Doug Herthel, DVM, passed away July 11 at the age of 71.
Herthel earned his undergraduate degree from the University of California, Davis (UC Davis), and was a member of the UC Davis School of Veterinary Medicine (SVM) Class of 1971. It was at UC Davis where he met his wife, Sue. Shortly after completing his DVM studies, the pair founded what would become the Alamo Pintado Equine Medical Center, in Los Olivos, California.
Over the years, the Herthels grew Alamo Pintado into one of the most well-known private practice equine referral hospitals in the nation. Their internship program routinely hosted UC Davis SVM students, and the facility attracted clients from around the country, most notably President Ronald Reagan, whose ranch was located nearby. Under Herthel’s leadership, Alamo Pintado was at the leading edge of adopting new technologies and offering them to clients, sometimes even before academic hospitals.
“Doug and I were friends since our earliest days in college,” said Gregory Ferraro, DVM, an SVM classmate and former director of UC Davis’ Center for Equine Health and Large Animal Clinic. “He was a great veterinarian and an even better man. I admired his knowledge and ability, his innovative spirit and record of performance, his morality and ethics; but mostly, I admired his kind heart. He and Sue raised a great family and developed a worldwide group of admirers. I treasured his friendship, and I—like many, many others—will miss him terribly. ”
Along with being a pioneer in colic surgeries, Herthel’s work in the field of regenerative medicine is the foundation upon which all other veterinary stem cell programs were built.
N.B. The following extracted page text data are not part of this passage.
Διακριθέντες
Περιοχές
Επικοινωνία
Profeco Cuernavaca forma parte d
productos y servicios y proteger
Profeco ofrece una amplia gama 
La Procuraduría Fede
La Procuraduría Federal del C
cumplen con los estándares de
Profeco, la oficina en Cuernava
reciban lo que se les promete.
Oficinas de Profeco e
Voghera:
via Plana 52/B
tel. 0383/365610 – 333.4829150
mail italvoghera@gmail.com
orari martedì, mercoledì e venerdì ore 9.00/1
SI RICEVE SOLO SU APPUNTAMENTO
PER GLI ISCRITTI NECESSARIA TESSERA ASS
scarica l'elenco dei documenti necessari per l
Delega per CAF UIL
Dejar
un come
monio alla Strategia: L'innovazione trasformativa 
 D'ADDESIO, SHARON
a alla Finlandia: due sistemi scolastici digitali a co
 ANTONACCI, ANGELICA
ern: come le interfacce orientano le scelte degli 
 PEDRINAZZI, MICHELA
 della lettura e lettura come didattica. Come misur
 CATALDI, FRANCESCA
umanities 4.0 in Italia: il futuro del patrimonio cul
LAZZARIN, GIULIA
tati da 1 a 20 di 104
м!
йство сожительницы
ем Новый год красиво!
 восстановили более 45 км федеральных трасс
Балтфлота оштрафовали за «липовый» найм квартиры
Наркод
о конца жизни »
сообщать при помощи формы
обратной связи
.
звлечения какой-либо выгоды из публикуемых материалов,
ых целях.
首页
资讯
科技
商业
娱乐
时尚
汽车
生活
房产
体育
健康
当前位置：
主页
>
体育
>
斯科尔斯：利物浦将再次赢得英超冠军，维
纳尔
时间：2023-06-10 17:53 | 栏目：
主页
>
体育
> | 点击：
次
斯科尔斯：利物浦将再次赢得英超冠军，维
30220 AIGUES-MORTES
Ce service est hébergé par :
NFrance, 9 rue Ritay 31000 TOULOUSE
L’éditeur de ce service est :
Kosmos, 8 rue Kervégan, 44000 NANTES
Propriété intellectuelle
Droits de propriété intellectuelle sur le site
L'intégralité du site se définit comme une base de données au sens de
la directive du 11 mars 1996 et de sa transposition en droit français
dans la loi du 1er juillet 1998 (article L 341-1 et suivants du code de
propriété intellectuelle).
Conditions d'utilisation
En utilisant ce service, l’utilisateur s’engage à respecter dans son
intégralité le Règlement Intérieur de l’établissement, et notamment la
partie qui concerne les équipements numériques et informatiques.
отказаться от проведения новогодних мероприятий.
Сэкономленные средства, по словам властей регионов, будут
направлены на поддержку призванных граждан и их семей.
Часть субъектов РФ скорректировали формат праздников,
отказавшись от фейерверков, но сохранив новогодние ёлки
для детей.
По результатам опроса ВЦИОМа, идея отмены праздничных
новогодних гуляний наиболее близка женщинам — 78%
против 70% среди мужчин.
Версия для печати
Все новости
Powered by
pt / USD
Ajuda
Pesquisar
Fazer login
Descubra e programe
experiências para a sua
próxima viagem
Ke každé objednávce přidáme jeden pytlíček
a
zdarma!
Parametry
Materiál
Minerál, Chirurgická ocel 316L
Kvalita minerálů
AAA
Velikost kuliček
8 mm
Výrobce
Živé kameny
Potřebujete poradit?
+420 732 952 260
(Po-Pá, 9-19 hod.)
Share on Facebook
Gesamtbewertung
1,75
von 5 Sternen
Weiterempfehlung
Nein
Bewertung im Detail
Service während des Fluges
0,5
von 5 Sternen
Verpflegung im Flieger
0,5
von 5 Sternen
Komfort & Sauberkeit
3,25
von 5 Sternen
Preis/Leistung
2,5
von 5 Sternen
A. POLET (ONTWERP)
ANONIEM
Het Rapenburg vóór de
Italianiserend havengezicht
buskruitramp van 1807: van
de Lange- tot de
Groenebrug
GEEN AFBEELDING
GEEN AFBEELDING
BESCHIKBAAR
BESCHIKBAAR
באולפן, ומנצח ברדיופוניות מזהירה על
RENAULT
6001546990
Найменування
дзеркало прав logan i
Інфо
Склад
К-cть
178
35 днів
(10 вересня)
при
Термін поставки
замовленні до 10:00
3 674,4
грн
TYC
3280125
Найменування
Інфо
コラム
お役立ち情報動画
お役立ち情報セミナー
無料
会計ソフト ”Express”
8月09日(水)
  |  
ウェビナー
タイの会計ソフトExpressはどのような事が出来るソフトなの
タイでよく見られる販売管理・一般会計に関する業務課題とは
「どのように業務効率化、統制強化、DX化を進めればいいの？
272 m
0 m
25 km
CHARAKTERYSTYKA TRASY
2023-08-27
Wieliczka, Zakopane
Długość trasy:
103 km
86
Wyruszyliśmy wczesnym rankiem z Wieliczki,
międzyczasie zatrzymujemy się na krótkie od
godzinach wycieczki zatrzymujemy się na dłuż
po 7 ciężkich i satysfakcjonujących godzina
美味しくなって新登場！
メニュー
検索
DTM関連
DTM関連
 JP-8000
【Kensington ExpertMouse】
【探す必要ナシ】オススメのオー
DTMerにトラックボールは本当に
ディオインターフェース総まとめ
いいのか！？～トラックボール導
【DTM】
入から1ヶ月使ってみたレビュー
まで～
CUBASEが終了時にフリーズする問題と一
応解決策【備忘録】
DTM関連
He helped found the North American Veterinary Regenerative Medicine Association.
In 1996, he founded Platinum Performance, which focused on developing dietary health supplements for horses; he later expanded the company to include products for dogs, cats, and humans.
That same year, the SVM honored him with the Alumni Achievement Award in recognition of his development of innovative techniques in equine orthopedic and colic surgery and anesthesia recovery, and his development of a humane ambulance system for injured horses.
Herthel is survived by his wife and their two sons, Mark, who runs Platinum Performance, and Troy, a surgeon at Alamo Pintado.